Text excerpt =>
>> start
/HOMER

Helper Of My Eternal Retrievals

Primary LanguagePythonOtherNOASSERTION

                                HOMER
                  Helper Of My Eternal Retrievals
===============================================================================


Author :       Michael D. Himes    University of Central Florida
Contact:       mhimes@knights.ucf.edu

Advisor:       Joseph Harrington   University of Central Florida

Contributors:  David C. Wright
                 - containerized the code
               Zaccheus Scheffer
                 - assisted with refactoring the codebase that led to HOMER


Acknowledgements
----------------
This research was supported by the NASA Fellowship Activity under NASA Grant 
80NSSC20K0682.  We gratefully thank Nvidia Corporation for the Titan Xp GPU 
that was used throughout development of the software.


Summary
=======
HOMER is a Bayesian inverse modeling code.  Given some data and 
uncertainties, the posterior distribution is determined for some model. 

HOMER uses the Large-selection Interface for Sampling Algorithms (LISA) for 
its Bayesian framework.  LISA allows for both MCMC and nested sampling 
algorithms.  For details, see the LISA User Manual at 
https://exosports.github.io/LISA/doc/LISA_User_Manual.html.

HOMER's forward model is a neural network (NN) surrogate model trained by 
MARGE.  For details on MARGE, see the MARGE User Manual at 
https://exosports.github.io/MARGE/doc/MARGE_User_Manual.html.

HOMER comes with complete documentation as well as a user manual to assist 
in its usage.  Users can find the latest HOMER User Manual at 
https://exosports.github.io/HOMER/doc/HOMER_User_Manual.html.

HOMER is an open-source project that welcomes improvements from the community 
to be submitted via pull requests on Github.  To be accepted, such improvements 
must be generally consistent with the existing coding style, and all changes 
must be updated in associated documentation.

HOMER is released under the Reproducible Research Software License.  Users are free to 
use the software for personal reasons.  Users publishing results from HOMER 
(or modified versions of it) in a peer-reviewed journal are required to publicly
release all necessary code/data to reproduce the published work.  Modified 
versions of HOMER are required to also be released open source under the same 
Reproducible Research License.  For more details, see the text of the license.
>> end
Items =>
>> start
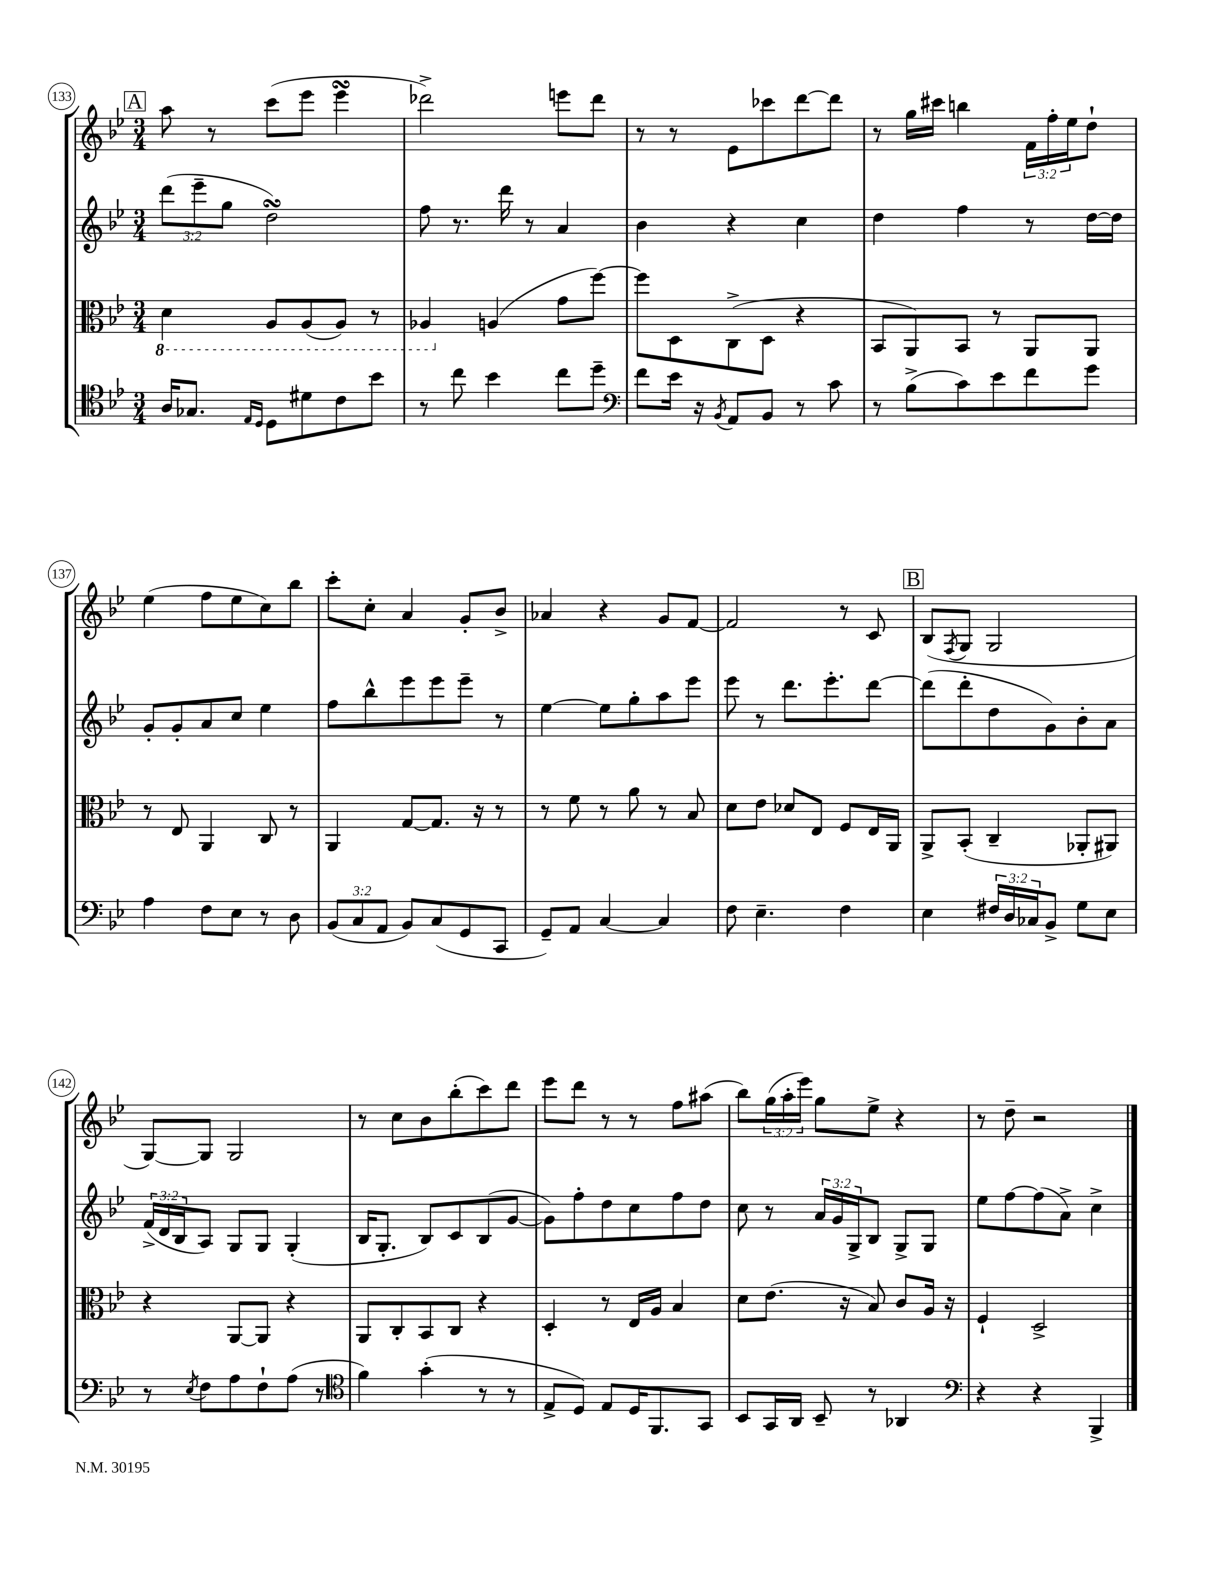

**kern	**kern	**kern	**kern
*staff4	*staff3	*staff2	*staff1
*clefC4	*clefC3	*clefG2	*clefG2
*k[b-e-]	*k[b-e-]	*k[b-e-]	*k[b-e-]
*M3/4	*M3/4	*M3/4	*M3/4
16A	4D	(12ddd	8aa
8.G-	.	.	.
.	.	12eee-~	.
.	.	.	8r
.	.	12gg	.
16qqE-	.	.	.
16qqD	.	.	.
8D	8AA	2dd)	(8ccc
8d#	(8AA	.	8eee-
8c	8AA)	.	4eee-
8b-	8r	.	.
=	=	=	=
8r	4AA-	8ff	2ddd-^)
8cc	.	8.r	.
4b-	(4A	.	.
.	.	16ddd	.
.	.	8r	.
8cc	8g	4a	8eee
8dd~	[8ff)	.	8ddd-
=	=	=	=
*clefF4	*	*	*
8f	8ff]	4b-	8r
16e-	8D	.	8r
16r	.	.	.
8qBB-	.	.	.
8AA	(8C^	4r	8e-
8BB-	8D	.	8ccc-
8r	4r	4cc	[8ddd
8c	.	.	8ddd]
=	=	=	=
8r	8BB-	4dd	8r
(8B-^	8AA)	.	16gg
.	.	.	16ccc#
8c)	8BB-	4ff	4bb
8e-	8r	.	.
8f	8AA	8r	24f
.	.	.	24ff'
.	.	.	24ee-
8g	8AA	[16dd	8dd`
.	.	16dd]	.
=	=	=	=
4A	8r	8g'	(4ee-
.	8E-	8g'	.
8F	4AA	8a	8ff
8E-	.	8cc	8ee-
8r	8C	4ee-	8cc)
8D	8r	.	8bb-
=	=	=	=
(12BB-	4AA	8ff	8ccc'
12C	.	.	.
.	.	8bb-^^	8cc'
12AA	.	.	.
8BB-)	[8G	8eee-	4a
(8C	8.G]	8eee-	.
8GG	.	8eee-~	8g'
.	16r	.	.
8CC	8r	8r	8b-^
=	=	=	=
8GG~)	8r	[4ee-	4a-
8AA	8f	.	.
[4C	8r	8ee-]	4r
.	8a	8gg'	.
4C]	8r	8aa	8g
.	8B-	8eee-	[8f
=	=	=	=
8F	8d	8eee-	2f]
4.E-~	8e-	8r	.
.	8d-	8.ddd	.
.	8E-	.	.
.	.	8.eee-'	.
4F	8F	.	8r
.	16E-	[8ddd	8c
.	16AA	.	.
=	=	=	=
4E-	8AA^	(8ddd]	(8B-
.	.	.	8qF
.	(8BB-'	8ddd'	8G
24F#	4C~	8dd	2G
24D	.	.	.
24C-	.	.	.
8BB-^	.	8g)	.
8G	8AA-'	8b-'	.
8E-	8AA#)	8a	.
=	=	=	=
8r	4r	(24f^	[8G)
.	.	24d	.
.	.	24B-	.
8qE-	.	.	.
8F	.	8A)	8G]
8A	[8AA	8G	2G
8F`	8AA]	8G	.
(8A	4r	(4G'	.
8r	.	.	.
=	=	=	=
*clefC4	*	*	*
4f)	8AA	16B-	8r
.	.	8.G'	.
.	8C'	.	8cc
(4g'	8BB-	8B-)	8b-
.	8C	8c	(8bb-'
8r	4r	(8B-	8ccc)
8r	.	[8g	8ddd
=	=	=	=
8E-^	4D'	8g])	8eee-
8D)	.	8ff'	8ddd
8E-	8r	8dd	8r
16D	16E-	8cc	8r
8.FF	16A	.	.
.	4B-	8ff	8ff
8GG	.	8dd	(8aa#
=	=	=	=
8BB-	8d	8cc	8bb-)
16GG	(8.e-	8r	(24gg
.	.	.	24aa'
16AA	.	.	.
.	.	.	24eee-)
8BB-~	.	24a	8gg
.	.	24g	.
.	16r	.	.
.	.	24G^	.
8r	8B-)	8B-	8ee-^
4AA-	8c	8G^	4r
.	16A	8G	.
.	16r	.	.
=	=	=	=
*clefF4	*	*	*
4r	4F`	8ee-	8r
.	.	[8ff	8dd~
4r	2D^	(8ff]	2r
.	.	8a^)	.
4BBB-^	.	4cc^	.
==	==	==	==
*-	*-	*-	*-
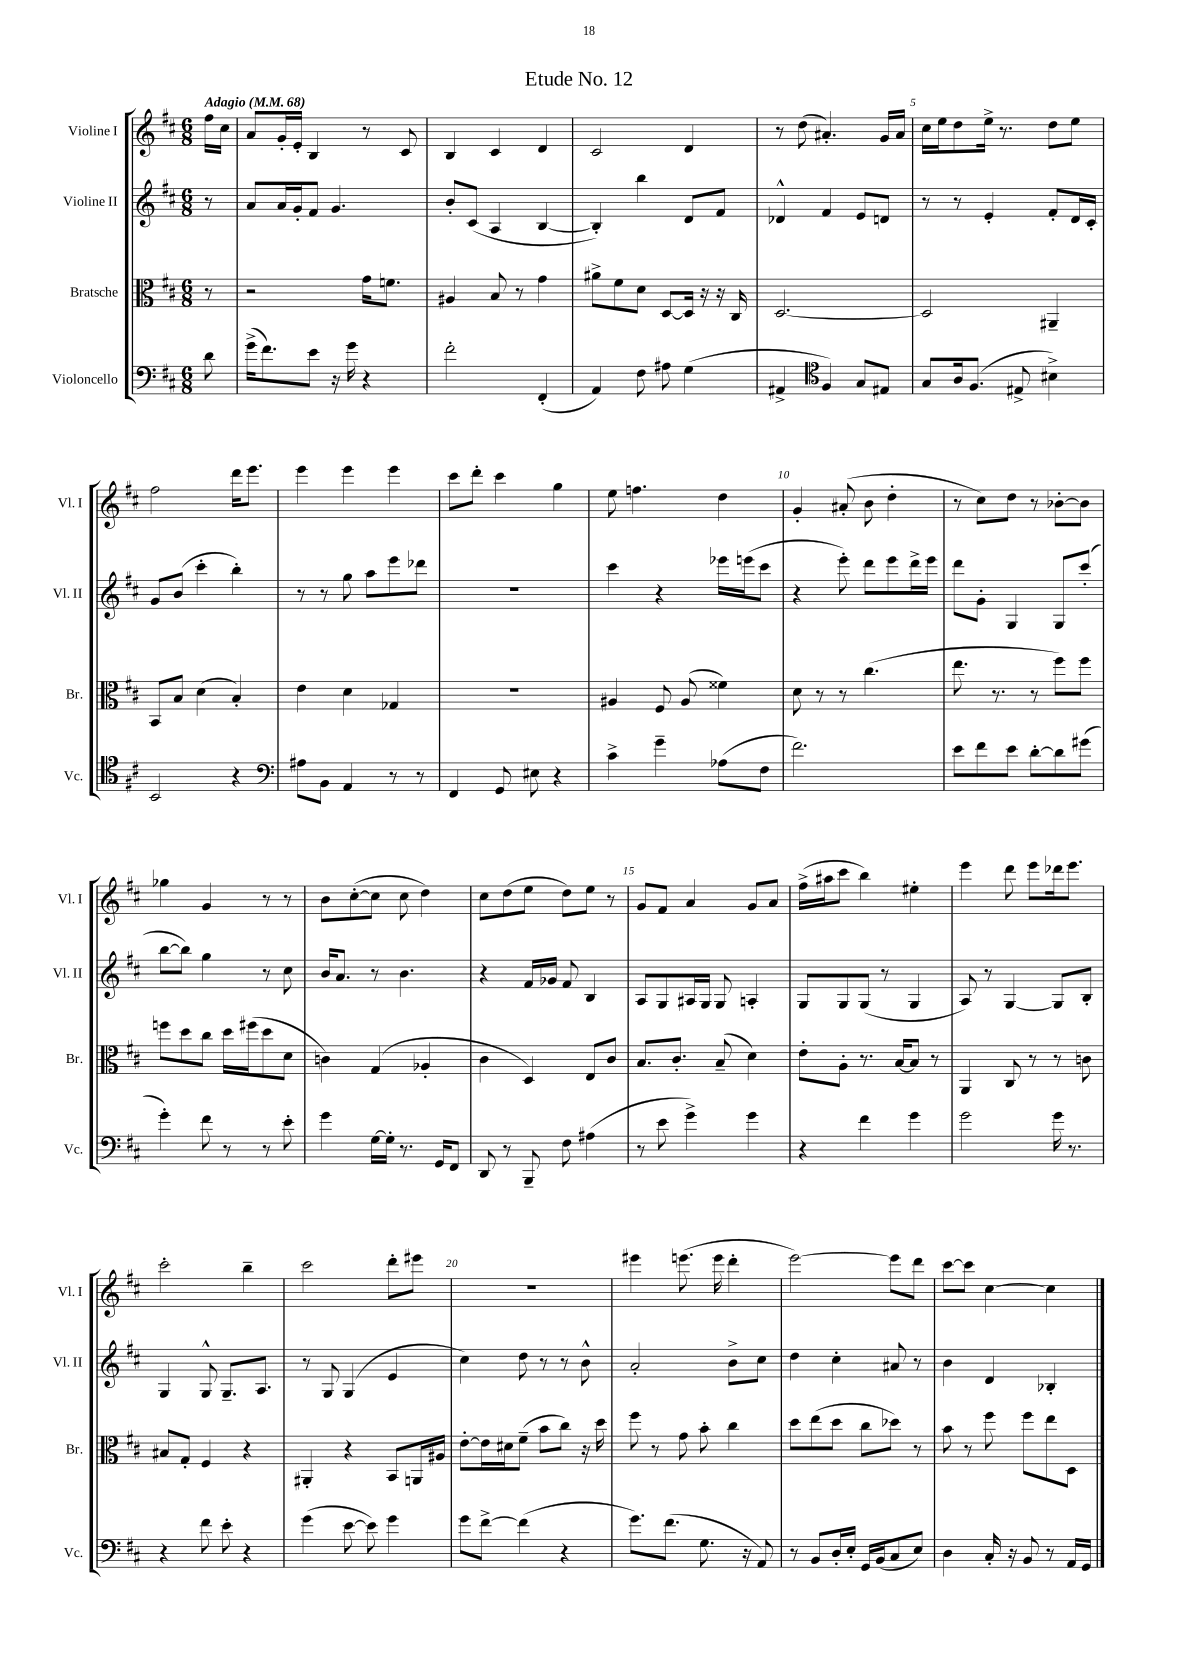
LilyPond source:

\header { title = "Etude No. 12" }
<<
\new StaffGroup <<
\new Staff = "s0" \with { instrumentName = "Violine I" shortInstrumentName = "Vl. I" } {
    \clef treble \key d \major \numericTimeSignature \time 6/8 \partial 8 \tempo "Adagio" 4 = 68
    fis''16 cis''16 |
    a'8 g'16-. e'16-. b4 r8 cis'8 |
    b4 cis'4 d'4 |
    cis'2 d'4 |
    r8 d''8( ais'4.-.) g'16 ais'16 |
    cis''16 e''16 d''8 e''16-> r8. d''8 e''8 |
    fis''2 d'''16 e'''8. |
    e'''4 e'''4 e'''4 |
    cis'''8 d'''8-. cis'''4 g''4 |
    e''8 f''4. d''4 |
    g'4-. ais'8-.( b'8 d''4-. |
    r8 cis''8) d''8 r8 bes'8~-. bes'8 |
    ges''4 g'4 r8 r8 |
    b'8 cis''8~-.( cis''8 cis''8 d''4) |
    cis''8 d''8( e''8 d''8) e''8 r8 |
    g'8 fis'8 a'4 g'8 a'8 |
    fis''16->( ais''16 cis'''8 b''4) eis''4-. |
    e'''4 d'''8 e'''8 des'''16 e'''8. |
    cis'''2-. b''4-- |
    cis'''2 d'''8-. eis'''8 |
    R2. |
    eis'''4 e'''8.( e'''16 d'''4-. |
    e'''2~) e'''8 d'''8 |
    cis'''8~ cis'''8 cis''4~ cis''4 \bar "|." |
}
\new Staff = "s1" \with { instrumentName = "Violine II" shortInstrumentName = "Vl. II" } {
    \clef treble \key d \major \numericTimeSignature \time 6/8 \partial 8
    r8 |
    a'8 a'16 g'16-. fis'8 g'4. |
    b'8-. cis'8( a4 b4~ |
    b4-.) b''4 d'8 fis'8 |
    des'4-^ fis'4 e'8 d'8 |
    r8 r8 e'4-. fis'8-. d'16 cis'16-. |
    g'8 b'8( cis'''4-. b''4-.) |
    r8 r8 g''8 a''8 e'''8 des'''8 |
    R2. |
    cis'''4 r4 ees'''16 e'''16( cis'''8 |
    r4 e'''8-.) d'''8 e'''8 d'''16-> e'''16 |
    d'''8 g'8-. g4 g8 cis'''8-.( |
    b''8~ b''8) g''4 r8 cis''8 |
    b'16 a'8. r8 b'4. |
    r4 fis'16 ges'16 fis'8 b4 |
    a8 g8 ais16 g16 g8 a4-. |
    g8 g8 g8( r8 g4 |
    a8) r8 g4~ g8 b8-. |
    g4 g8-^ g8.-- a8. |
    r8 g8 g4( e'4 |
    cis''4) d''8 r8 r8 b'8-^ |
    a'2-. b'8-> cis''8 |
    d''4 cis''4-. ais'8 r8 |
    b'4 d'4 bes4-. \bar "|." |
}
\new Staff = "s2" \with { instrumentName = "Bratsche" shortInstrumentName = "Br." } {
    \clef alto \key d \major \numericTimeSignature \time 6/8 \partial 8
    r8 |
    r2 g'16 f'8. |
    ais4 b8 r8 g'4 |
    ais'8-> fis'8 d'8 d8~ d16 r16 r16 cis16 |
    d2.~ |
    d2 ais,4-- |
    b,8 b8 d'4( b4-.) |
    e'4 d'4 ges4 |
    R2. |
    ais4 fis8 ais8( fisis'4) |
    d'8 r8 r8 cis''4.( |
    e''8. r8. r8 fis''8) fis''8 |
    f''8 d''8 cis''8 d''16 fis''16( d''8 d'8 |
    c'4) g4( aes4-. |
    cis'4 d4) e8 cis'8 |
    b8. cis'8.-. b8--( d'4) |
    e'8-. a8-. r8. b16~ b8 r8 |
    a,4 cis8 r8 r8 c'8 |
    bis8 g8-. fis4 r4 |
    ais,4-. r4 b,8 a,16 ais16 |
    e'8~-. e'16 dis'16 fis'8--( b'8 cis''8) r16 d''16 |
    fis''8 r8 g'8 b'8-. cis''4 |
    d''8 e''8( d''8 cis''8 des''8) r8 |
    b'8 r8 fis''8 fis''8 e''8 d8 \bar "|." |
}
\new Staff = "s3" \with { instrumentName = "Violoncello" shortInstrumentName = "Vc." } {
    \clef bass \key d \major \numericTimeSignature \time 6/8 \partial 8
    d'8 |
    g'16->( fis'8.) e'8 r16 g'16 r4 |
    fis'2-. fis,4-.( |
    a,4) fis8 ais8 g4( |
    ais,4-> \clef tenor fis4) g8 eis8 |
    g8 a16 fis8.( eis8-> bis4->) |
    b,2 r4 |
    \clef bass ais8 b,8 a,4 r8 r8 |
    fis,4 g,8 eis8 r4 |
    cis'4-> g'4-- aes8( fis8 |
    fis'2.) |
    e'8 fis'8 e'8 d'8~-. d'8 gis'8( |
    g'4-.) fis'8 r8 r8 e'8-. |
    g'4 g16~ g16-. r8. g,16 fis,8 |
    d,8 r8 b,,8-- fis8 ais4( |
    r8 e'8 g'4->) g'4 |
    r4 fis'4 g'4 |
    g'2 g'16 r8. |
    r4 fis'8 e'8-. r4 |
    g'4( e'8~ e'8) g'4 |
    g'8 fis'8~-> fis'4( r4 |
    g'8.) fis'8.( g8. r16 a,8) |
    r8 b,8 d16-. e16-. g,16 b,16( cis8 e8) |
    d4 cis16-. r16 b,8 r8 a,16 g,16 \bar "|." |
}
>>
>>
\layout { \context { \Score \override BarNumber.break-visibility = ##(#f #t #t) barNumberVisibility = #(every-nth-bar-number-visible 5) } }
>> end
What needs to be done =>
Name every person listed in the HOMER page above.

Full answer =>
Michael D. Himes, Joseph Harrington, David C. Wright, Zaccheus Scheffer